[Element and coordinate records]
↓↓↓

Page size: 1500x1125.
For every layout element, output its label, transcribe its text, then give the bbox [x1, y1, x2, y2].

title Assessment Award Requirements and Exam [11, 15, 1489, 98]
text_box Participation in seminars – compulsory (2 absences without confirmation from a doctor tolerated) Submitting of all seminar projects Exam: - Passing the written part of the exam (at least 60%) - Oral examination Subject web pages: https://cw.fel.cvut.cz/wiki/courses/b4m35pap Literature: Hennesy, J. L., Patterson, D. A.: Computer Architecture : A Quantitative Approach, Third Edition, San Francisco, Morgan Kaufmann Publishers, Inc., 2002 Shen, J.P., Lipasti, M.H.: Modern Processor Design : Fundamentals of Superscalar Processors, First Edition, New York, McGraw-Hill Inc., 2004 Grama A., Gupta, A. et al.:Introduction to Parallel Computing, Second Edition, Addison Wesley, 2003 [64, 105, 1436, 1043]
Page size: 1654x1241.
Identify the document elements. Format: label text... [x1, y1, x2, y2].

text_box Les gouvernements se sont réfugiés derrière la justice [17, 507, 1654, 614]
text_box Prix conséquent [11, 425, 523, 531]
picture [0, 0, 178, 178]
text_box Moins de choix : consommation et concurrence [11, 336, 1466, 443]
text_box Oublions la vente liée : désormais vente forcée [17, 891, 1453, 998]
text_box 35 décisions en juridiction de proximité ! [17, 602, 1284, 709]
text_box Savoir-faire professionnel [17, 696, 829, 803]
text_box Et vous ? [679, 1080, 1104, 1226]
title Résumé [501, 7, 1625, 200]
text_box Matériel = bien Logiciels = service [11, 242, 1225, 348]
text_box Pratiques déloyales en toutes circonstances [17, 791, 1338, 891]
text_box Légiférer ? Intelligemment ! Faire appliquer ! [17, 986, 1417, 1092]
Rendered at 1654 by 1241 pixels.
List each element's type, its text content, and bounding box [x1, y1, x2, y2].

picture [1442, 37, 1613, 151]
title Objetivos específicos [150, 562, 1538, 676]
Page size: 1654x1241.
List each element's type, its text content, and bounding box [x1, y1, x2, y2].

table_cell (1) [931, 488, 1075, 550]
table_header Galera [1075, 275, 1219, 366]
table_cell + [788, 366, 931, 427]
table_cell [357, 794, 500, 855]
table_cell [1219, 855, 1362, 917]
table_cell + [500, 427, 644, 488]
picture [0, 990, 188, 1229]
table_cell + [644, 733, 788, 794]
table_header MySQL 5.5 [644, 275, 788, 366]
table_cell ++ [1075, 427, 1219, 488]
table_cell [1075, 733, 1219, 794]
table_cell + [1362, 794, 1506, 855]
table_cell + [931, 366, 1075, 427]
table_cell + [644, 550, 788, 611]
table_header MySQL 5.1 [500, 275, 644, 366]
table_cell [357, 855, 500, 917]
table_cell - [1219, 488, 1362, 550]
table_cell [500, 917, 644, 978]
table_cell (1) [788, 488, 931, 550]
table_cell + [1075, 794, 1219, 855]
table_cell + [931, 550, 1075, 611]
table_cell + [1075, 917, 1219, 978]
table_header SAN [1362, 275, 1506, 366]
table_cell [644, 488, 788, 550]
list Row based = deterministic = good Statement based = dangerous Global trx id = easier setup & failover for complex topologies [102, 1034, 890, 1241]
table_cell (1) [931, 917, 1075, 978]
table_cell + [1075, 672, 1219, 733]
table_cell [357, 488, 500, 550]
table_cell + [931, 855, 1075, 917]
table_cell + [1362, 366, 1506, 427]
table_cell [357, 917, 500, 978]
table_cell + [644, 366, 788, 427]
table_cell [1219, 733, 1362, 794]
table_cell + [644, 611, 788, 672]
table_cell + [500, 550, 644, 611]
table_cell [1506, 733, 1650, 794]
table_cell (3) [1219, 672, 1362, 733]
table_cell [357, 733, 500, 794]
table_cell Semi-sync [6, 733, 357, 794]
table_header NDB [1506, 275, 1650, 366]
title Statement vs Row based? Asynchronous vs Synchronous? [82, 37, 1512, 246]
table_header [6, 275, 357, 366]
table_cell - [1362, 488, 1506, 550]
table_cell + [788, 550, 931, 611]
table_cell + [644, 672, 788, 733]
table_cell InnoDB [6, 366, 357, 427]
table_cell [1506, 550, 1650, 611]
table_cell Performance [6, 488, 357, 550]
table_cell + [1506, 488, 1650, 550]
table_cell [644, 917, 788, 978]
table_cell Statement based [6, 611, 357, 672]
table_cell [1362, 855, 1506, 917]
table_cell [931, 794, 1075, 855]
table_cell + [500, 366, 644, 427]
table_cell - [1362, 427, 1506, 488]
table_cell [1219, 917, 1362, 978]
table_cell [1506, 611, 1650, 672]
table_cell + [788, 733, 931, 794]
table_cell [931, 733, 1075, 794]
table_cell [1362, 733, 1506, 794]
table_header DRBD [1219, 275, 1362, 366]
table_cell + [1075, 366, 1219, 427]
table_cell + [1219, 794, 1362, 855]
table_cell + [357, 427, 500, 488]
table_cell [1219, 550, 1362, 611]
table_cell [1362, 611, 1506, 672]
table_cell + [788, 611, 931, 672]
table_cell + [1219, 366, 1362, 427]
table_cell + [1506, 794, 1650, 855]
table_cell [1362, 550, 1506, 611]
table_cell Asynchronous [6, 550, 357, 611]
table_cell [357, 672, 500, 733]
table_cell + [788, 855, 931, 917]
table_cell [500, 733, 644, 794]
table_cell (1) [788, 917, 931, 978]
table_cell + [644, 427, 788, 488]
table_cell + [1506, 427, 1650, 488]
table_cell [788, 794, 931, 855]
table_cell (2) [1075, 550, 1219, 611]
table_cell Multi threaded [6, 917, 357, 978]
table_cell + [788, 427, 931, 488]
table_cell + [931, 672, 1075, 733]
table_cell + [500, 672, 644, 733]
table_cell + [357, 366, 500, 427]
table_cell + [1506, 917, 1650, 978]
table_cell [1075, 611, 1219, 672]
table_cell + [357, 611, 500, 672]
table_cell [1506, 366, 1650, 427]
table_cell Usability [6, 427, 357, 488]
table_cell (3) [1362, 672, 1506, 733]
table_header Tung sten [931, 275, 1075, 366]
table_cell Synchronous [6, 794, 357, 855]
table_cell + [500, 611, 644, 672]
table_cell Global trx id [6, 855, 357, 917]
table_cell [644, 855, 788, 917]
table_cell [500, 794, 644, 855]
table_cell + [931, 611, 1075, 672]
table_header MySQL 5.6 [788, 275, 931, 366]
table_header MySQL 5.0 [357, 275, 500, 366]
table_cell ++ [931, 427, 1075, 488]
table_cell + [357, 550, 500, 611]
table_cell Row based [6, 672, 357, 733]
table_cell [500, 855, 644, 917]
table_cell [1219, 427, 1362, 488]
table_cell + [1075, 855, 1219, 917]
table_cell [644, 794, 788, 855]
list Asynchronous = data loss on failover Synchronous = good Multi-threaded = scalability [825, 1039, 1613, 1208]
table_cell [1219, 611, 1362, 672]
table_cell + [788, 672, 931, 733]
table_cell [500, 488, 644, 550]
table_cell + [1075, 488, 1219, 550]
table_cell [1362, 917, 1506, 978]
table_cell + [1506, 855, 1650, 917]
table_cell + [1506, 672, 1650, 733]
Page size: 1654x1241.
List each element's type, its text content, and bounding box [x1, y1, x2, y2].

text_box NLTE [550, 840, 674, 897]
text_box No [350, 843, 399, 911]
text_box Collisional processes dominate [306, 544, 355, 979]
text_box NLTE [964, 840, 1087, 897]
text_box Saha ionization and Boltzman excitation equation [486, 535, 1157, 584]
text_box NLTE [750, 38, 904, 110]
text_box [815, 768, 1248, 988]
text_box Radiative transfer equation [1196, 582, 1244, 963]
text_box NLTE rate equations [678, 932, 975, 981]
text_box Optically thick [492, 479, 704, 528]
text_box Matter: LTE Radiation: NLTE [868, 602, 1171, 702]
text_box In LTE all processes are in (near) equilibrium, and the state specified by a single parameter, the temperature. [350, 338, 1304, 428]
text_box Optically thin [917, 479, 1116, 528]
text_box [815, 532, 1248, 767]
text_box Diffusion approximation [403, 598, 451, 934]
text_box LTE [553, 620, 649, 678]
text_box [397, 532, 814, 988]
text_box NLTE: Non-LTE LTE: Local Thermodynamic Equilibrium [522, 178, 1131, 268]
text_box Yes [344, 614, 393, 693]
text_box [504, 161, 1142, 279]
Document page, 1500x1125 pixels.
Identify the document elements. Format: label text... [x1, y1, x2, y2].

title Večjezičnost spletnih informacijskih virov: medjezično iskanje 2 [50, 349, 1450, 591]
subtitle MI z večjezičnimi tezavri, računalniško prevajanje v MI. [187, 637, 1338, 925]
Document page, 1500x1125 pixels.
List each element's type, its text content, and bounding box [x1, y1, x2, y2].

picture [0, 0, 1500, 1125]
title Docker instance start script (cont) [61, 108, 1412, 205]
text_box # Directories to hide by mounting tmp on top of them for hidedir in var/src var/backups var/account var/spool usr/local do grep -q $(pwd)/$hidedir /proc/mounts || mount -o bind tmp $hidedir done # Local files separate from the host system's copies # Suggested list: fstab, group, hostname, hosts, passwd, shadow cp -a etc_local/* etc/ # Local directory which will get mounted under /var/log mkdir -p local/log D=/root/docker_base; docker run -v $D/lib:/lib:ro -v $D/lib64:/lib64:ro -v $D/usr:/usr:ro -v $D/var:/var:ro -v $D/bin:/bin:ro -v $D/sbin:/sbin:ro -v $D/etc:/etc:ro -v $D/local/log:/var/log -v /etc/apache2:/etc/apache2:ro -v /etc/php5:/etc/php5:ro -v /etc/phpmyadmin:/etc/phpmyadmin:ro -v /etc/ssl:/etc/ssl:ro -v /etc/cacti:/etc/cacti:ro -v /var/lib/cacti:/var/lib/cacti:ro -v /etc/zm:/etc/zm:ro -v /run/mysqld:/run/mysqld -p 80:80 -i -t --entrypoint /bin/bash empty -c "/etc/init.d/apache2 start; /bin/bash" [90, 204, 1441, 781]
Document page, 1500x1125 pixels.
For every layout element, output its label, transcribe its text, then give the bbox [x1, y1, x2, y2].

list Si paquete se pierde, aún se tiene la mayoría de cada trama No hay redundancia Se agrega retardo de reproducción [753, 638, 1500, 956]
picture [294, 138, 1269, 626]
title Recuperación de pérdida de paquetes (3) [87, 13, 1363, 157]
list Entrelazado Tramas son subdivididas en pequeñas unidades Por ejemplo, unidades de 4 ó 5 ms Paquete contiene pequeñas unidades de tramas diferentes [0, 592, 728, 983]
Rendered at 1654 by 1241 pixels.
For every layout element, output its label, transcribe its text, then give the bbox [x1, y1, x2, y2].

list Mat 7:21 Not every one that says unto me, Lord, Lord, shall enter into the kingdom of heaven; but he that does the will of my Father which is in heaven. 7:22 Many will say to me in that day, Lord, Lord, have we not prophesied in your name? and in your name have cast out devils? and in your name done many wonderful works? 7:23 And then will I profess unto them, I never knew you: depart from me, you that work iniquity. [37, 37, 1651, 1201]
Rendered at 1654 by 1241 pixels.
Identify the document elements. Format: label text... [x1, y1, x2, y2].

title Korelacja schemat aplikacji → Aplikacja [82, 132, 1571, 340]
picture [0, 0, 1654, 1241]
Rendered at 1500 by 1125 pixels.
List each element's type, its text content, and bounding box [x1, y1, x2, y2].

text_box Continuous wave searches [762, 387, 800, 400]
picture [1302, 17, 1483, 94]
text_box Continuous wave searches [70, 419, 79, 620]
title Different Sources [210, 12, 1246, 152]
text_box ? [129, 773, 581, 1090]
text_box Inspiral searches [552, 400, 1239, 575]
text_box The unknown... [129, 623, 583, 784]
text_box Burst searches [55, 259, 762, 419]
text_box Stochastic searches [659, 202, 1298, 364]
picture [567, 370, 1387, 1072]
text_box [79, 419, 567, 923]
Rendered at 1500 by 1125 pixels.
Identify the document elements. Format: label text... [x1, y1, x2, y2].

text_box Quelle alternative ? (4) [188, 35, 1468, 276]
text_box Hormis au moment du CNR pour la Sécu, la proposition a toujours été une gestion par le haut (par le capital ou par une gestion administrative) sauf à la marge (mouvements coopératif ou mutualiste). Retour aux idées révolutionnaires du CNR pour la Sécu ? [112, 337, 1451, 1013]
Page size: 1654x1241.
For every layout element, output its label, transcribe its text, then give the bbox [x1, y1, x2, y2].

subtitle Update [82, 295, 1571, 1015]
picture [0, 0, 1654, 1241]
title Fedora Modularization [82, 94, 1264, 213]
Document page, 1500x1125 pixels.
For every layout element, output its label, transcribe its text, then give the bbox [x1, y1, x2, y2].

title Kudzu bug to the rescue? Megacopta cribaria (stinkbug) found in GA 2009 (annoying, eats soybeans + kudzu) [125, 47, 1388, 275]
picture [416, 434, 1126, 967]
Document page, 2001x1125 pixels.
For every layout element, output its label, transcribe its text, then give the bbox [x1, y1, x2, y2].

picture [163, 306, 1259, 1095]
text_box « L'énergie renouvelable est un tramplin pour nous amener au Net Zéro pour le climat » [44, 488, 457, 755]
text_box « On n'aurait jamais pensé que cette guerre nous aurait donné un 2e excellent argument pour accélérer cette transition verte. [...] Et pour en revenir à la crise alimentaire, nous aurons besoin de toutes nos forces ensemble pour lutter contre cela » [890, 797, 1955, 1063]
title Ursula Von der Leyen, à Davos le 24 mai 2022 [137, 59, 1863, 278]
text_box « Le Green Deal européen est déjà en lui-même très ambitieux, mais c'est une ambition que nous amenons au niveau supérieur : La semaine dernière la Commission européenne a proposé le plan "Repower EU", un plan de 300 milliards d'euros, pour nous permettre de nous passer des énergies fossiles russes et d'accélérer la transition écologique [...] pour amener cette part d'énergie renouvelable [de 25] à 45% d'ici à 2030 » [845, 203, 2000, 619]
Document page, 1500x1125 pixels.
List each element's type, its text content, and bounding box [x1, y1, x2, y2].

↑↑↑

• REQUIREMENT: Output every line of the items, from the first line through the line containing "title Assessment Award", as a numbered list. Include both ends and omit blank lines.

• CORRECT OUTPUT:
1. Page size: 1500x1125.
2. For every layout element, output its label, transcribe its text, then give the bbox [x1, y1, x2, y2].
3. title Assessment Award Requirements and Exam [11, 15, 1489, 98]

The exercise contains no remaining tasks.